Retail sales rose 7.8 percent in January from a year earlier, helped by higher fuel prices. The increase beat the 3.2-7.6 percent growth forecast by economists polled by Thomson Financial.
Sentiment was also helped by Wall Street's overnight gains after Standard and Poor's (NYSE:MHP) Ratings Services said the massive subprime asset writedowns by financial companies may soon end.
S&P increased its estimate of writedowns of subprime asset-backed securities to 285 billion dollars globally from its previous projection of 265 billion dollars, but said 'the end of writedowns is now in sight for large financial institutions.' The benchmark Straits Times Index gained 33.46 points or 1.2 percent at 2,839.01, off a high of 2,852.85. For the week, the index was down about 1.0 percent.
Gainers outnumbered decliners 305 to 266 with 1,090 shares traded.

Data items
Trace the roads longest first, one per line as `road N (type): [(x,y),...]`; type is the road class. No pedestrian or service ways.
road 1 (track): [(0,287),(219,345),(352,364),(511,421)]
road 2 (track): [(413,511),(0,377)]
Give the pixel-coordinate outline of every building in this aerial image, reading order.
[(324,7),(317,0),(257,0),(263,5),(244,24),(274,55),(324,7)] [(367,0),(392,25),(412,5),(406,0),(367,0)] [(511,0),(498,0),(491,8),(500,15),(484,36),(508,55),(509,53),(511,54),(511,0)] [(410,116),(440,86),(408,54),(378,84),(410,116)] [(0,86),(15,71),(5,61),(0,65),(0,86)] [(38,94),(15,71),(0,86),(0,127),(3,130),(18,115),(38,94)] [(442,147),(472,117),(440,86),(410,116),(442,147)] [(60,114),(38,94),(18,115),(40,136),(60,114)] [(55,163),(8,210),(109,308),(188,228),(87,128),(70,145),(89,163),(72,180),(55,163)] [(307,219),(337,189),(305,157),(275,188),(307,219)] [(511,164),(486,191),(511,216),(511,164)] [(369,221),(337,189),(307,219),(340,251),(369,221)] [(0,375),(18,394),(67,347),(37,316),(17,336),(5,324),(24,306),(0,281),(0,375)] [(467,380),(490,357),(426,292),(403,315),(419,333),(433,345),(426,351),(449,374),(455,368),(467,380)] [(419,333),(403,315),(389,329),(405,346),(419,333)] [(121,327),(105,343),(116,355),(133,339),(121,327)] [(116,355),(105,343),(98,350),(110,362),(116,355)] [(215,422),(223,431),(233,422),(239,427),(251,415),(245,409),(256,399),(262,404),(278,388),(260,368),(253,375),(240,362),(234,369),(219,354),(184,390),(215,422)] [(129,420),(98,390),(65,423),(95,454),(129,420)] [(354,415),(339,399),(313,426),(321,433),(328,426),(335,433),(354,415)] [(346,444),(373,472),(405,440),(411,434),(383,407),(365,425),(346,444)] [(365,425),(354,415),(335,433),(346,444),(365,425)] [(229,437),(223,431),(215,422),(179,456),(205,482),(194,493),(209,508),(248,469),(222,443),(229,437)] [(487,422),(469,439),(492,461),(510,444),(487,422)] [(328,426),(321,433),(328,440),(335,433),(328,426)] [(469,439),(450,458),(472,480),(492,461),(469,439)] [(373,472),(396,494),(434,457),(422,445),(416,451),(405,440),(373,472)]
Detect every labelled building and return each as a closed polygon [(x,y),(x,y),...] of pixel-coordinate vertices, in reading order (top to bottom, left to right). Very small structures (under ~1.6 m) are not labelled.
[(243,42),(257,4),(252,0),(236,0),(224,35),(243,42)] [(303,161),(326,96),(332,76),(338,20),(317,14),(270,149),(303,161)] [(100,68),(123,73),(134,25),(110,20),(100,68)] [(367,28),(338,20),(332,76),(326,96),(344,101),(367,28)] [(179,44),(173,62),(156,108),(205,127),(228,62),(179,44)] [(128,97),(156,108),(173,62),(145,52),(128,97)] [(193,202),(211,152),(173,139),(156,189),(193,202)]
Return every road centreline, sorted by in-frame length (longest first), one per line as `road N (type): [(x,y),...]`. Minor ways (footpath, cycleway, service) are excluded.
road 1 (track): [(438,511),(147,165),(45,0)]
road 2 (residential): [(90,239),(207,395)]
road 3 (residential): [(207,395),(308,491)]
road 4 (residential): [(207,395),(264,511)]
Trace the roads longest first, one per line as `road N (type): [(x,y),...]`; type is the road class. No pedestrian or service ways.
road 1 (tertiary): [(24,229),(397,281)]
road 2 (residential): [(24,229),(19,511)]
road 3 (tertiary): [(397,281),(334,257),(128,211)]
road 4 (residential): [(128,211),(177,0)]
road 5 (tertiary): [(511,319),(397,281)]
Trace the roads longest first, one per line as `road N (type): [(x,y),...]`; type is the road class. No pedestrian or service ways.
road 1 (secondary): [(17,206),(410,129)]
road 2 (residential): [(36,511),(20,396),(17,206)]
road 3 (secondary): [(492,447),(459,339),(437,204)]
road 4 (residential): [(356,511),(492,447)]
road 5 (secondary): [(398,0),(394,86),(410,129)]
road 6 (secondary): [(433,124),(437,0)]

EXERCISE SET =
- 1) Please list every percentage figure that appears in the market report.
- 2) Pick up the market report right after its last sentence and write a few more sentences in the same style.
Neither task requires the items.

SET OF ANSWERS =
- 1)
- 7.8 percent
- 3.2-7.6 percent
- 1.2 percent
- 1.0 percent

- 2)
There were 1.34 billion shares traded valued at 1.33 billion Singapore dollars.
'As we don't foresee a recession in the Singapore economy, despite our view that the US has already entered a recession, we believe that the market might have neared its bottom,' Westcomb Securities said in a note to clients.
While the January retail sales data indicated that the domestic economy continues to grow, Standard Chartered Bank economist Alvin Liew said the data was largely bolstered by higher prices, particularly of petroleum products.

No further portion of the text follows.